Calculating Kinetics of a Student Designed Machine
Initial Publication Date: August 23, 2007
Summary
In this interactive building experience, students will design and construct a complex machine to do a fairly simple task. Students will calculate several kinetic quantities of different parts of their machine. Students will create an engineering manual that provides a step-by-step method of building the machine and also calculates costs associated with the machine's production. Students will brainstorm ideas to increase the effectiveness of their machine while decreasing the costs of its production.
CollapseLearning Goals
This activity is designed for students to use critical thinking to design a working machine.
This activity is designed for students to develop their mechanical skills by building a machine.
This activity is designed for students to manipulate real-world objects to calculate quantities that describe those objects.
Key concepts: Develop an understanding of Kinetics and how it relates to an object's energy.
Vocabulary Words: Velocity, Acceleration, Force, Kinetic Energy, Potential Energy, Force diagram
This activity is designed for students to develop their mechanical skills by building a machine.
This activity is designed for students to manipulate real-world objects to calculate quantities that describe those objects.
Key concepts: Develop an understanding of Kinetics and how it relates to an object's energy.
Vocabulary Words: Velocity, Acceleration, Force, Kinetic Energy, Potential Energy, Force diagram
Context for Use
This activity is appropriate for all students in Physical Science or Physics. It works best with smaller class sizes because of larger amounts of physical space necessary, both during the project and also for storage purposes. This is a unit long project that should be started before the unit of motion. While students learn about motion, they can go back to their projects and test various components of their project for those concepts. Construction tools will most likely be needed, such as hammers, nails, screws and screwdrivers, etc. However, no powertools should be necessary. Students should have a basic understanding of velocity and gravity. This activity could easily be teamed up with an economics or writing class for purposes of the engineering manual.

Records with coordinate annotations

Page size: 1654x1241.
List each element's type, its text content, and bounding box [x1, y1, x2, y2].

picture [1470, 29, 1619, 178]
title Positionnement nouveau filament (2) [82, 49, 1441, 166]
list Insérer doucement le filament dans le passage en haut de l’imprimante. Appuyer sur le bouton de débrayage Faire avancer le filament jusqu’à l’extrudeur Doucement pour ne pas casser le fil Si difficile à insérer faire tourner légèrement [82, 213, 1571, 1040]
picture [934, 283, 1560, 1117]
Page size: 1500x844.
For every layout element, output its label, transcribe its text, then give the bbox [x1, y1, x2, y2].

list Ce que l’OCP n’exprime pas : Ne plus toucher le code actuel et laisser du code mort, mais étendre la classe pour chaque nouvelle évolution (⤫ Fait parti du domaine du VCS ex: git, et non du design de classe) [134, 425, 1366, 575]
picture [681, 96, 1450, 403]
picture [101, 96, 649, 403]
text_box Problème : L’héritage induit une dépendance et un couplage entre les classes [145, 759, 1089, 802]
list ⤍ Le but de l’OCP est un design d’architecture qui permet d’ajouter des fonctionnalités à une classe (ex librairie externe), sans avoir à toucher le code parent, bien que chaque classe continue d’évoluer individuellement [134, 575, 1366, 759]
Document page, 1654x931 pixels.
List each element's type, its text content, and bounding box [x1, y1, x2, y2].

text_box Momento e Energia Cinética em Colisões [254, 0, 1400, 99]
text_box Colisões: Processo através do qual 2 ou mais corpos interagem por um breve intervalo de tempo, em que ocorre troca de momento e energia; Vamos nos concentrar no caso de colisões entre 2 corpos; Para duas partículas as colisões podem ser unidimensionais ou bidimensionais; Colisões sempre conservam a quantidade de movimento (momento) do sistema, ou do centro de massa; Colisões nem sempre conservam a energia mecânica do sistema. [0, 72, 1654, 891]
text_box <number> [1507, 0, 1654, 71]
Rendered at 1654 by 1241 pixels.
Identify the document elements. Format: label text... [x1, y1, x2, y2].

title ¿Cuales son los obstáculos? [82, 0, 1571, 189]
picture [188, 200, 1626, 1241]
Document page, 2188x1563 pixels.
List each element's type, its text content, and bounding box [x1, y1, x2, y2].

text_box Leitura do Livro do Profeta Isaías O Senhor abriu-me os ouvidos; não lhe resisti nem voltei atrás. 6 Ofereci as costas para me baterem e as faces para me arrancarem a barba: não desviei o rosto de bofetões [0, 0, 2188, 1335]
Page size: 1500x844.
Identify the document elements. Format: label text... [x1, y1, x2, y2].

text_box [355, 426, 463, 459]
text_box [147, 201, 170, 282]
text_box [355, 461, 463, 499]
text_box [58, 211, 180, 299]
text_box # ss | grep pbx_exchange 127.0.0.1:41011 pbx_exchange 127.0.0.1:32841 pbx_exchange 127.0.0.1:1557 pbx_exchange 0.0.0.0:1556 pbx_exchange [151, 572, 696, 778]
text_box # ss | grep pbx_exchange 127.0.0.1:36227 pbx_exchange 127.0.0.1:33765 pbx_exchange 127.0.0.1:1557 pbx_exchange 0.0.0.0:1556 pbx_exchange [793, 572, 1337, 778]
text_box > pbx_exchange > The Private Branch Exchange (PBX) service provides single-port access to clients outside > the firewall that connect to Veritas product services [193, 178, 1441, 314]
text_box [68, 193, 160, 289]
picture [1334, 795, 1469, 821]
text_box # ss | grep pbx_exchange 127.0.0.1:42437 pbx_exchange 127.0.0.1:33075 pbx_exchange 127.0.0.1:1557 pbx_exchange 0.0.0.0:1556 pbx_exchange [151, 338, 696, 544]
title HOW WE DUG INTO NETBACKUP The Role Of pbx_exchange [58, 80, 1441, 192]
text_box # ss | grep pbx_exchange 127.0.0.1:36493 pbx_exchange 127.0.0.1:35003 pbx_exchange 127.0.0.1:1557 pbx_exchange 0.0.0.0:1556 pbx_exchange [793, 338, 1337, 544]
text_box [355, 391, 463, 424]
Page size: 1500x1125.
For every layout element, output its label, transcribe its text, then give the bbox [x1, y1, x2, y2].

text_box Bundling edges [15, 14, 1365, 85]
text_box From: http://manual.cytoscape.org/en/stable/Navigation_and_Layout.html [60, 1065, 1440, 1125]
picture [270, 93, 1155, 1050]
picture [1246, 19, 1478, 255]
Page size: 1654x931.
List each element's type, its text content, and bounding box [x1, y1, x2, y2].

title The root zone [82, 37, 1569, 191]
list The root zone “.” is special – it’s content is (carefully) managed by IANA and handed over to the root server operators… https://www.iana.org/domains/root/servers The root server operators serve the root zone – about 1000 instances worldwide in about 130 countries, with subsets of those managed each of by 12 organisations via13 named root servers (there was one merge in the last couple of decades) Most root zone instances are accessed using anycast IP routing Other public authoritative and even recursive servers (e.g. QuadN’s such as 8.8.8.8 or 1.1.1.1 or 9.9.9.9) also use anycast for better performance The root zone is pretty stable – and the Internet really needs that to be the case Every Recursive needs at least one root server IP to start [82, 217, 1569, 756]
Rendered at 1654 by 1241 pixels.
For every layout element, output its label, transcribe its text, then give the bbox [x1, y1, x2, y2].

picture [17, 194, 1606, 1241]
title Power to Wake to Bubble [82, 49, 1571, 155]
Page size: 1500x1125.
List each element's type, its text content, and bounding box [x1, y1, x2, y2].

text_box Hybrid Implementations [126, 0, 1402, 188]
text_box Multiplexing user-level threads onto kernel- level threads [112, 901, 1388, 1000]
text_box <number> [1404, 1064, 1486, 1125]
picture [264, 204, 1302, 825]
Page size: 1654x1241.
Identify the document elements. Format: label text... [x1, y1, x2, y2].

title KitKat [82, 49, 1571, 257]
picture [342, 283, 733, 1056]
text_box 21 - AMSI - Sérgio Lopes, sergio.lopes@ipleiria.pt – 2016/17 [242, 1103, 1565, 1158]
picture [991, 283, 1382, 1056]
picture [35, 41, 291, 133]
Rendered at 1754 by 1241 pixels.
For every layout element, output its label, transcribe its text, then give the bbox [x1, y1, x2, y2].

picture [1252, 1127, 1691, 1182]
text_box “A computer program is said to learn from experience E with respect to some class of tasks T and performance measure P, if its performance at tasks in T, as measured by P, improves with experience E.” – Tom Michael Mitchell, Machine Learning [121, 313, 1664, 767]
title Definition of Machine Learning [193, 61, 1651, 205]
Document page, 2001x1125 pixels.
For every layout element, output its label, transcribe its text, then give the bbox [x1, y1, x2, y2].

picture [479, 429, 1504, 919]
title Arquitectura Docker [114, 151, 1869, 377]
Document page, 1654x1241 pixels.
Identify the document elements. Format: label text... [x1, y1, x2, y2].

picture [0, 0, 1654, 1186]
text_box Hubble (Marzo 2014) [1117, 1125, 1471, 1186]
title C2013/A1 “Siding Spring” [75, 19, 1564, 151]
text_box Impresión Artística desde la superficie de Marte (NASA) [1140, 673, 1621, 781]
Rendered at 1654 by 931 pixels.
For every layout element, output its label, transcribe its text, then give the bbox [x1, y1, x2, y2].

## EXERCISE DESCRIPTION:
Reproduce the part of the kinetics activity page that runs from "Calculating Kinetics of" up to and including "of its production.". These records come from a separate source.

## RESULT:
Calculating Kinetics of a Student Designed Machine
Initial Publication Date: August 23, 2007
Summary
In this interactive building experience, students will design and construct a complex machine to do a fairly simple task. Students will calculate several kinetic quantities of different parts of their machine. Students will create an engineering manual that provides a step-by-step method of building the machine and also calculates costs associated with the machine's production. Students will brainstorm ideas to increase the effectiveness of their machine while decreasing the costs of its production.